(Stored items)
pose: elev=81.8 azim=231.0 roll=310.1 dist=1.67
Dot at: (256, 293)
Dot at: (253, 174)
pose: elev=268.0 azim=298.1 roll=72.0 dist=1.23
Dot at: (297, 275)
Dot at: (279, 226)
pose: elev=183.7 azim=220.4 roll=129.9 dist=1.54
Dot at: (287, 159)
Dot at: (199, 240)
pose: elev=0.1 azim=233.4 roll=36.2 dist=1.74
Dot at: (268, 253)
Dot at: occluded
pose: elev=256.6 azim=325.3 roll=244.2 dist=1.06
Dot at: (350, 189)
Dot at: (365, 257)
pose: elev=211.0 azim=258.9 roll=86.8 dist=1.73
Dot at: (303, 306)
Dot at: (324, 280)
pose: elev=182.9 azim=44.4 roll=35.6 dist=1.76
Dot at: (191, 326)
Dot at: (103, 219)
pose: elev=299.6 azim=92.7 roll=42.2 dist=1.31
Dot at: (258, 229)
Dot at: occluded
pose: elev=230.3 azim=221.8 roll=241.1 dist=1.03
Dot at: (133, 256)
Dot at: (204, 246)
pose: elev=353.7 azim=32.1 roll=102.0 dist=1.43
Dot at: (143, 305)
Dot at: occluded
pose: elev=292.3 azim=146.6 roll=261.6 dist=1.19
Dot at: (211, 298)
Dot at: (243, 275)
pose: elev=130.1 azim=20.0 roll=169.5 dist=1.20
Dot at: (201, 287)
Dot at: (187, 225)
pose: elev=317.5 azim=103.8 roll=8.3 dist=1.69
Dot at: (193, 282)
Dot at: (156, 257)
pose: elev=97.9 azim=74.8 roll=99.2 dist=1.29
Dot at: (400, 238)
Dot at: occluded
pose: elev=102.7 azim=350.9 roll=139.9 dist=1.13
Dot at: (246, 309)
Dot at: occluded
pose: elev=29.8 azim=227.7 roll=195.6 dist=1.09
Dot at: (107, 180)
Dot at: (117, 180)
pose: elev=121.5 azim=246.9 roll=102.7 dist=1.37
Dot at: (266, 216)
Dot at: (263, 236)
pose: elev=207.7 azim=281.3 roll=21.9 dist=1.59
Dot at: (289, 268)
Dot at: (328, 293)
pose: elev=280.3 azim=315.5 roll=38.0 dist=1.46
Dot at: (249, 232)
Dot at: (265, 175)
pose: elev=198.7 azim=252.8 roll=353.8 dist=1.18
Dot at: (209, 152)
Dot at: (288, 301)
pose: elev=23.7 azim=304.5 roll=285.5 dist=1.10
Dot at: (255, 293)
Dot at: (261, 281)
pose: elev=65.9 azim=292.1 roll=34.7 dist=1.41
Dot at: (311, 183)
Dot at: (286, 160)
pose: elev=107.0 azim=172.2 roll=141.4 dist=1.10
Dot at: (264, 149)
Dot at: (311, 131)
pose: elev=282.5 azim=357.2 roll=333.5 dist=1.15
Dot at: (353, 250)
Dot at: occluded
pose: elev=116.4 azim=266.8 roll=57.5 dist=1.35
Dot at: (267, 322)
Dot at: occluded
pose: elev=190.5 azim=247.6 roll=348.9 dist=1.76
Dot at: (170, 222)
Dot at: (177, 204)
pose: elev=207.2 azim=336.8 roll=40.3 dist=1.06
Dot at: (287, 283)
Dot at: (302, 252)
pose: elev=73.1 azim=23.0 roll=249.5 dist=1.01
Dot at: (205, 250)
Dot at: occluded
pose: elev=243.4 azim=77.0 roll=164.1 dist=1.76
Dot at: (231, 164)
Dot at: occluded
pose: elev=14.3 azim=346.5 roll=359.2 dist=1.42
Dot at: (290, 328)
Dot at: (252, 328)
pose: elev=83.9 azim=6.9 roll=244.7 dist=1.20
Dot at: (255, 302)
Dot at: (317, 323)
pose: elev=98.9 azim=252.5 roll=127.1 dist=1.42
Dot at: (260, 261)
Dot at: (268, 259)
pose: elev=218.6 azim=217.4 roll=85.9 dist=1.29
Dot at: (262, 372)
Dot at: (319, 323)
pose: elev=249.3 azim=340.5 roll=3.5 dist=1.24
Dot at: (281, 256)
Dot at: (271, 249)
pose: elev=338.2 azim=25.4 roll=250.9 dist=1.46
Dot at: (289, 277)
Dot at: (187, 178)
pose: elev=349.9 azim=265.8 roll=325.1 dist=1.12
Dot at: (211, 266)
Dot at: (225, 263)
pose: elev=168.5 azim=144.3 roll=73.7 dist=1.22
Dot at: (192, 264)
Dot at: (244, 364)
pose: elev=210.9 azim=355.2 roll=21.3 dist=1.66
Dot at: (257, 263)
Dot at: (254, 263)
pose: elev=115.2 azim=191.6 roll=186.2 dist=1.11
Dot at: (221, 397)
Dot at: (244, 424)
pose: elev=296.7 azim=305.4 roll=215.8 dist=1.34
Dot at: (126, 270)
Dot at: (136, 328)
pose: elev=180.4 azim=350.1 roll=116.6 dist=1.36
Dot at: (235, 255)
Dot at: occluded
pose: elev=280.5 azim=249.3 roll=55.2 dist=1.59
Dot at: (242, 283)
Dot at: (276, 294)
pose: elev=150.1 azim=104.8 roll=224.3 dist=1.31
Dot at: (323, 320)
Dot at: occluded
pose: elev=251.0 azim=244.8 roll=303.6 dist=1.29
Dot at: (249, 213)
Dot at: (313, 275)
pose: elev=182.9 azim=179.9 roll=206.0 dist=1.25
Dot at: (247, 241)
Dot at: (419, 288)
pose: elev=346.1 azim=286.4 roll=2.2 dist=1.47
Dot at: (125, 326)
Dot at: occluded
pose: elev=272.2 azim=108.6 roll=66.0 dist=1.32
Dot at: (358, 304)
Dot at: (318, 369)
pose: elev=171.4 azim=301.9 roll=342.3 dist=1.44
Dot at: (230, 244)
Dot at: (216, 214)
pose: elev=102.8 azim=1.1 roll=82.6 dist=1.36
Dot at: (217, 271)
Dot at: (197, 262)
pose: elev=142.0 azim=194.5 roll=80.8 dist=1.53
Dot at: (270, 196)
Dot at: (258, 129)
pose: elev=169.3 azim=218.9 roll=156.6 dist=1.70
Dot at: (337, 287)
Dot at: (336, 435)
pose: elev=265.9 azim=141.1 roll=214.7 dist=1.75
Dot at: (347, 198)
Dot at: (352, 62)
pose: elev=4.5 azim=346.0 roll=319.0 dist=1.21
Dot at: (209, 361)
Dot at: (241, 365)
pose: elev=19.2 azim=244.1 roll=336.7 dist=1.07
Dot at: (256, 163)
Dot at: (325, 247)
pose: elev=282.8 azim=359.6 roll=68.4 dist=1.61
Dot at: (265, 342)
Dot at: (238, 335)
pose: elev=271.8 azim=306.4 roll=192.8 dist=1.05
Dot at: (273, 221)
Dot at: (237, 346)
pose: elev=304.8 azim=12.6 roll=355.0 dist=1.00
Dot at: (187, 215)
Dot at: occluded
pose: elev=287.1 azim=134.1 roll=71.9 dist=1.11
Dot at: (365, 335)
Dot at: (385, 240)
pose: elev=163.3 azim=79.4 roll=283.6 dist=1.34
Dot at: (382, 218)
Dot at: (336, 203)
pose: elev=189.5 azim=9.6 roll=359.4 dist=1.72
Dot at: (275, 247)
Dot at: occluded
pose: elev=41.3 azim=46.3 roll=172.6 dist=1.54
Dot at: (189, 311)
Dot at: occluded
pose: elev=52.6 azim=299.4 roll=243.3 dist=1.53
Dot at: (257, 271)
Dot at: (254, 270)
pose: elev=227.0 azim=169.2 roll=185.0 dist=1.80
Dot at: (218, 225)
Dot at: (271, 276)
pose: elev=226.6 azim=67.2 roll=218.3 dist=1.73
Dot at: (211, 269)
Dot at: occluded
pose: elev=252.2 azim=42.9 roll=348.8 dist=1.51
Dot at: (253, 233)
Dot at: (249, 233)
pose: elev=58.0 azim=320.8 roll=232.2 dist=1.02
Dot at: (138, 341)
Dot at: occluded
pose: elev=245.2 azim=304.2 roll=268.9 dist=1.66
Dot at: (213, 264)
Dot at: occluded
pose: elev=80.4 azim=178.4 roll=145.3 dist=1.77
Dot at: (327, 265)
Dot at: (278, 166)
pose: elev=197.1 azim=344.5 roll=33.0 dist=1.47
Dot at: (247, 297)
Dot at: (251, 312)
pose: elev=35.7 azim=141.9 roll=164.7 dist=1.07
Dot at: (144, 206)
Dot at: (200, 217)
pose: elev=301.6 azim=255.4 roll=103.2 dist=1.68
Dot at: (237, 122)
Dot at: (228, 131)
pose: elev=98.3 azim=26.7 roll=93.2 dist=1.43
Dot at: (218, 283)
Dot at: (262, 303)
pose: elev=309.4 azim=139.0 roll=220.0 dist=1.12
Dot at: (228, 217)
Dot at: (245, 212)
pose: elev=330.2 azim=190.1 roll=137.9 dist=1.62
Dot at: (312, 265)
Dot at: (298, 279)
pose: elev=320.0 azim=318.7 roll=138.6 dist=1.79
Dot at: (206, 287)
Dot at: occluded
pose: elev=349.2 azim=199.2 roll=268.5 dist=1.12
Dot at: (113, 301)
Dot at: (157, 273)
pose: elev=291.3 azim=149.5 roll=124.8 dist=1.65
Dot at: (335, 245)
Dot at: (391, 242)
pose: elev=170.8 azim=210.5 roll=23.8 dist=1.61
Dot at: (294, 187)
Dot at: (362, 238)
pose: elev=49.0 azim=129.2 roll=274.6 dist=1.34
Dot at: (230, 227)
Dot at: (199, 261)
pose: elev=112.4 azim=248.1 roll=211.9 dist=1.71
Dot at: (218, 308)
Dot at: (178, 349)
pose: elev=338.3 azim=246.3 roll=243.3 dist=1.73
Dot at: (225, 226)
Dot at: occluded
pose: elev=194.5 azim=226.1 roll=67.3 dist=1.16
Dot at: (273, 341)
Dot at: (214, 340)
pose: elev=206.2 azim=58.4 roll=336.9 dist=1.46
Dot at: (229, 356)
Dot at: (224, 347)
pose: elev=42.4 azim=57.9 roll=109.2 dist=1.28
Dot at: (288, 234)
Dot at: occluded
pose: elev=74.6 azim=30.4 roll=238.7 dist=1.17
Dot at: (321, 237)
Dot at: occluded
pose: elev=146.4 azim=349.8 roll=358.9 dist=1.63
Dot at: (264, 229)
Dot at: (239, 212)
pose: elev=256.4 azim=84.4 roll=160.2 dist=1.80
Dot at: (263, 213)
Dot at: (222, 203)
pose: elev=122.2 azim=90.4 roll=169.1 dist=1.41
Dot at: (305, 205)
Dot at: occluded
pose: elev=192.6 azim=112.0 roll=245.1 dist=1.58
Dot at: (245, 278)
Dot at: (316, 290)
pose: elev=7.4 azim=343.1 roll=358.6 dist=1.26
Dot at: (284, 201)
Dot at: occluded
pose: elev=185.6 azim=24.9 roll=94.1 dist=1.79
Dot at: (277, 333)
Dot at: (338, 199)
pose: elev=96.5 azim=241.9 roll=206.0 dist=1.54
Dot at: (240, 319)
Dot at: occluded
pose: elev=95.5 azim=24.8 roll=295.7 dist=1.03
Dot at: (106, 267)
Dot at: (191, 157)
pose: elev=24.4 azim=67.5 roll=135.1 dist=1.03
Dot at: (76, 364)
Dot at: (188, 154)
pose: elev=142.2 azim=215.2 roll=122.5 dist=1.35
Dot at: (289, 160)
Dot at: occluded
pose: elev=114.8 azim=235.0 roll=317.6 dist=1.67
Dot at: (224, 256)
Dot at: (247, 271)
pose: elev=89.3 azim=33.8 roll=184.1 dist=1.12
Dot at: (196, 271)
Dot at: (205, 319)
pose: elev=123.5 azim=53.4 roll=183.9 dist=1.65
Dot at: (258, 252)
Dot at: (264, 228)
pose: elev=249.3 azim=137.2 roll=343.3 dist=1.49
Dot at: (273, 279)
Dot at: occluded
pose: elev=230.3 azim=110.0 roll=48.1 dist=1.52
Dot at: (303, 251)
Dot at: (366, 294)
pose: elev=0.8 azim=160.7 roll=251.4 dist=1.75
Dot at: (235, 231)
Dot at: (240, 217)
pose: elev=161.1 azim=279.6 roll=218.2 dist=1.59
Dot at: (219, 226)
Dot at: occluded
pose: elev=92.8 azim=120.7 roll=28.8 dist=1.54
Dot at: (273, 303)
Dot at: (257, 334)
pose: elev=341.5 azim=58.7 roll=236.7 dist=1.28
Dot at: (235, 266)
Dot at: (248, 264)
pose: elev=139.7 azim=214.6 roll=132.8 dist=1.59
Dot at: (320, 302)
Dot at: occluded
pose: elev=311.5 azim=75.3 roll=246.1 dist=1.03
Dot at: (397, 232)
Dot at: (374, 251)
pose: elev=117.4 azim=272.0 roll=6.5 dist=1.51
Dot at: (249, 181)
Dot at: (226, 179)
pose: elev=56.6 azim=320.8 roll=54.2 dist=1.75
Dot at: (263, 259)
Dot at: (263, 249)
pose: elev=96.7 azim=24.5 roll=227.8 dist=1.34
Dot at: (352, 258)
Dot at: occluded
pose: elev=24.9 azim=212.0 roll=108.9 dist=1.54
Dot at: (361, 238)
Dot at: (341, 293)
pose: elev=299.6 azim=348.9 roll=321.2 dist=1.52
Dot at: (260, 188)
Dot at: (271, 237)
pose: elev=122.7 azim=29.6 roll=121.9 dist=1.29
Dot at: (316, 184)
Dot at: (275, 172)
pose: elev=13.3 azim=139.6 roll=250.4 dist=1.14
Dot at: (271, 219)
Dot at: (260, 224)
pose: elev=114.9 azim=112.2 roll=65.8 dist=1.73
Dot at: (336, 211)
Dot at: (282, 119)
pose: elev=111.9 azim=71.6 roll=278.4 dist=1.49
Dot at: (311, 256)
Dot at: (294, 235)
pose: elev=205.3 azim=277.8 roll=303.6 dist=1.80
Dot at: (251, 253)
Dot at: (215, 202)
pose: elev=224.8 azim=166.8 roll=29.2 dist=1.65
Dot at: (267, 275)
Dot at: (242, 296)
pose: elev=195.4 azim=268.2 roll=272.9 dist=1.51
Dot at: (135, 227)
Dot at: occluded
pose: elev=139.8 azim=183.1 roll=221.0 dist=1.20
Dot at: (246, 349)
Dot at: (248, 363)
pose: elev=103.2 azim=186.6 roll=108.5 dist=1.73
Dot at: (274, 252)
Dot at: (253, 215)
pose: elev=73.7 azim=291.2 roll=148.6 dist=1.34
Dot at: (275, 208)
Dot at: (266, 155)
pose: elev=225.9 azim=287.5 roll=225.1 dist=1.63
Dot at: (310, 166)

Instructions for the task
Rewrite the stretch from the line containing "pose: elev=206.2 azim=58.4" through the line containing "Dot at: (239, 212)", changing "dist" to "distance" and leaving everything else unchanged. Return only those lines.

Exercise response
pose: elev=206.2 azim=58.4 roll=336.9 distance=1.46
Dot at: (229, 356)
Dot at: (224, 347)
pose: elev=42.4 azim=57.9 roll=109.2 distance=1.28
Dot at: (288, 234)
Dot at: occluded
pose: elev=74.6 azim=30.4 roll=238.7 distance=1.17
Dot at: (321, 237)
Dot at: occluded
pose: elev=146.4 azim=349.8 roll=358.9 distance=1.63
Dot at: (264, 229)
Dot at: (239, 212)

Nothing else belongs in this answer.